# OEM extended battery charging time



## stearic (Jul 11, 2011)

Just curious, how long is it taking you guys with the OEM battery to charge? I'm not sure what's with mine, but i know something isn't right as i put it on the charger at 1am at 14% or so, woke up at 7:30am to see it only at 50%. Only thing i've done in the past few days has been change to the new Roboto font and install the font changing program to do so. Only thing i can think of that i "changed" in the past few days.

Anything think of anything that i can do to fix this?

Running CM 7.1.1 with imoseyon 3.9.2 kernel.


----------



## Mustang302LX (Jun 28, 2011)

Same thing for me setup wise except newer kernel and my extended charges fast.

Sent from my Thunderbolt running CyanogenMod 7 using the Tapatalk app.


----------



## dvgb173 (Jun 8, 2011)

Put mine on charger at 11pm - usually in 10-20% range.
By 7am it is at 100%.
I've had this battery about 2 weeks.

DougB.


----------



## cbizzle (Jul 19, 2011)

"dvgb173 said:


> Put mine on charger at 11pm - usually in 10-20% range.
> By 7am it is at 100%.
> I've had this battery about 2 weeks.
> 
> DougB.


Yea 0000 to 0600 charges full from 40% or so


----------



## mlpjunior (Aug 27, 2011)

I have experienced this on CM7 as well, and it is a kernel issue. Some kernels have "slow charging" enabled throughout the charging range, rather than just the top end (i.e. from 95-100%). Look into custom kernels that are compatible with CM7. Note: Factory reset is not necessary when flashing a new kernel.


----------



## swieder (Oct 13, 2011)

I had a problem with slow charging and traced the problem to a bad AC transformer. I used the Battery Monitor Widget to see how much current was being pulled while the phone charges.
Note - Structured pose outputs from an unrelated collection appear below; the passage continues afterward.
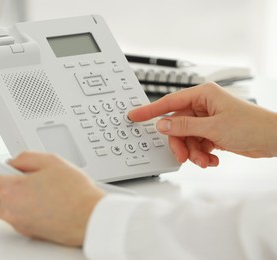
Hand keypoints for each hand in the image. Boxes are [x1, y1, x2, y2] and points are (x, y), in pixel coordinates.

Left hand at [0, 151, 103, 245]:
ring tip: (31, 189)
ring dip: (7, 199)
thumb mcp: (51, 161)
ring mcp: (21, 223)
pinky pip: (17, 218)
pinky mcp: (31, 232)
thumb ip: (25, 158)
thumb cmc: (75, 192)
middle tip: (12, 177)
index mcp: (12, 189)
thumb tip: (14, 162)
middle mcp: (12, 210)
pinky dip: (21, 208)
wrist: (91, 217)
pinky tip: (40, 201)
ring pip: (2, 210)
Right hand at [128, 82, 276, 167]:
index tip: (135, 115)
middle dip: (180, 143)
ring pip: (186, 137)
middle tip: (183, 156)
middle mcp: (203, 106)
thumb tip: (162, 124)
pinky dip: (202, 154)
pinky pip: (197, 143)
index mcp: (203, 95)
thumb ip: (184, 126)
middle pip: (177, 125)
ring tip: (204, 160)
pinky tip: (212, 159)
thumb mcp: (213, 127)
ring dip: (193, 152)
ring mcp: (207, 120)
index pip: (169, 102)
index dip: (150, 110)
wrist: (274, 139)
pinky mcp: (213, 132)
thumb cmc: (253, 126)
Instead of 700+ mA I was only getting 200 mA which pointed to a weak AC transformer.


----------



## stearic (Jul 11, 2011)

It's weird. I rebooted and everything is back to being normal charging.


----------



## bamaredwingsfan (Jun 9, 2011)

Could someone post a link to the oem extended batteries. I need to get one, but im not sure of a good place to get one from.


----------



## nhat (Aug 21, 2011)

takes 3-4hrs to charge the oem extended battery from 20% to 100% for me.

http://store.androidcentral.com/htc-2750mah-extended-battery-w-door/8A37A7975.htm


----------



## stearic (Jul 11, 2011)

you can also still (afaik) buy the oem extended for 1/2 price directly from verizon.


----------